05 maggio 2014 13:16

Dopo i fatti avvenuti allo stadio Olimpico il 3 maggio, avrei potuto semplicemente segnalare un altro articolo scritto in passato, perché non è cambiato nulla. Non cambia mai niente nel mondo del calcio italiano. L’altra sera, però, è stata esemplare: un esempio dell’ordinaria follia di questo sport che è circondato da una logica che lo porta verso l’autodistruzione, pochi giorni dopo la notizia che l’Italia è ormai dietro perfino al Portogallo nella classifica europea.

Un film già visto. Ecco quello a cui abbiamo assistito (otto milioni di spettatori in Italia, più altri all’estero, poverini). Prima le notizie (contrastanti) sugli scontri in città tra i tifosi, poi addirittura gli spari e le persone ricoverate in ospedale in codice rosso. Poi la confusione totale. I tifosi (ultrà e no) sono dentro lo stadio. Ci sono anche Matteo Renzi e altri vip. Twitter comincia ad agitarsi. I giornali pubblicano informazione e disinformazione.

Fin qui è tutto abbastanza normale (a parte gli spari, esagerati perfino per il calcio). Ci sono scontri ogni settimana, e accoltellamenti intorno allo stadio, soprattutto a Roma. Non fanno neanche notizia, ormai. Ma questa è una partita importante, e la possibilità che ci sia una persona morta cambia le carte in gioco. È morto o non è morto? Se è morto, giochiamo? Comincia il solito discorso sul giocare o non giocare, come se la partita fosse la cosa più importante, quasi sacra, in grado di “portare l’ordine” ed “evitare il caos”.

Arriva in campo un miliardario. Il capitano del Napoli, Marek Hamšík. Quello con la cresta (che più tardi diventerà blu). Hamšík è scuro in faccia, sembra che abbia quasi paura. Va verso la curva. Che sta facendo? Perché sta parlando con quel tifoso grosso, con i tatuaggi e la maglietta con scritto “Speziale libero”? Molti vanno sul Google per scoprire chi è Speziale. È l’uomo condannato in via definitiva per l’uccisione di un poliziotto, Filippo Raciti, fuori da un (altro) stadio. Otto milioni di italiani assistono a questa scena, incluso Matteo Renzi. Di che stanno parlando? È una trattativa o no? Chi comanda?

Il Corriere della Sera, il più blasonato giornale italiano, fa un titolo sul sito:

“Ecco cosa è successo”. C’è un filmato sfocato in cui non si capisce assolutamente niente, privo di commenti.
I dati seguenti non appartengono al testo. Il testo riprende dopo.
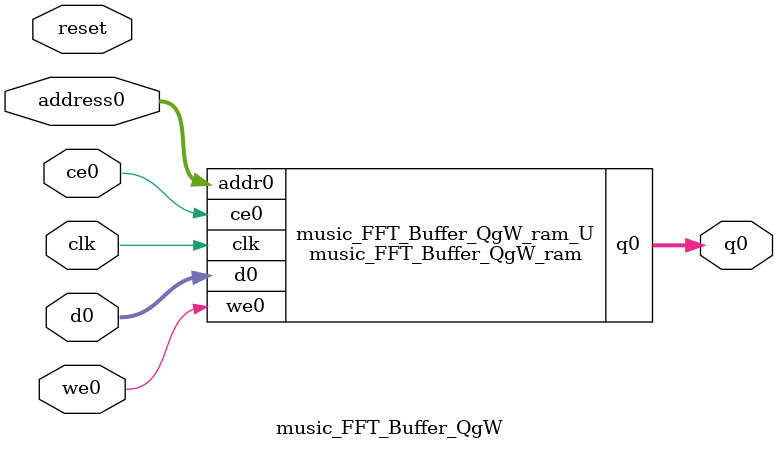
<source format=v>
`timescale 1 ns / 1 ps
module music_FFT_Buffer_QgW_ram (addr0, ce0, d0, we0, q0,  clk);

parameter DWIDTH = 32;
parameter AWIDTH = 10;
parameter MEM_SIZE = 1024;

input[AWIDTH-1:0] addr0;
input ce0;
input[DWIDTH-1:0] d0;
input we0;
output reg[DWIDTH-1:0] q0;
input clk;

(* ram_style = "block" *)reg [DWIDTH-1:0] ram[0:MEM_SIZE-1];




always @(posedge clk)  
begin 
    if (ce0) 
    begin
        if (we0) 
        begin 
            ram[addr0] <= d0; 
        end 
        q0 <= ram[addr0];
    end
end


endmodule

`timescale 1 ns / 1 ps
module music_FFT_Buffer_QgW(
    reset,
    clk,
    address0,
    ce0,
    we0,
    d0,
    q0);

parameter DataWidth = 32'd32;
parameter AddressRange = 32'd1024;
parameter AddressWidth = 32'd10;
input reset;
input clk;
input[AddressWidth - 1:0] address0;
input ce0;
input we0;
input[DataWidth - 1:0] d0;
output[DataWidth - 1:0] q0;



music_FFT_Buffer_QgW_ram music_FFT_Buffer_QgW_ram_U(
    .clk( clk ),
    .addr0( address0 ),
    .ce0( ce0 ),
    .we0( we0 ),
    .d0( d0 ),
    .q0( q0 ));

endmodule


</source>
Giornalismo di alto livello, ma magari erano tutti fuori per il ponte.

I giornalisti parlano di clima surreale. Macché surreale: questa è l’assoluta normalità. Gli ultrà compiono i loro riti (striscioni abbassati eccetera) per mandare precisi segnali. Si gioca? Non si gioca? Gli scontri sono estranei al mondo del calcio o no? Ci sarebbero stati senza la partita o no? Poi segue la solita ondata di retorica. “Delinquenti, non tifosi”, “Queste scene non hanno niente a che fare con il calcio” (e invece sì), “Incredibile” (ma non e incredibile per niente, è la routine). Un altro tifoso si siede sopra la barriera. Sta lì, sospeso nel vuoto. Secondo il commentatore Mario Somma, ha “bisogno di spazio per dirigere i cori”.

Poi la decisione è presa. Da chi, non si sa. Ma sembra chiaro che il capo della tifoseria (un privato cittadino, come uno di noi) ha avuto qualche peso nella decisione. Ormai è una star, il suo nome fa il giro del web. È un soprannome: il grande, indimenticabile, Genny ‘a carogna.

Poi si gioca una partita di calcio: ci sono tiri, passaggi, contrasti, fischi, espulsioni. Vince il Napoli, 3-1. Alzano la coppa. Adesso Hamšík ride. Ha tinto la cresta di blu. Ci sono perfino dei commenti tecnici. La sacralità è stata rispettata, anche se l’appello del papa è stato abbastanza inutile. E ora? Il solito, inutile, giro di retorica e ignoranza, con commenti (disinformati) sul modello inglese e il modello tedesco. A me fanno le stesse domande da vent’anni.

Un film già visto, come dicevo.

Basta leggere qualcosa sul passato. Ecco qualche indizio: Paparelli (1979), Heysel (1985), Claudio Spagnolo (1995), il derby del bambino morto (2004), Raciti (2007), Sandri (2007).

Aspettiamo la prossima volta. Sarà più o meno uguale.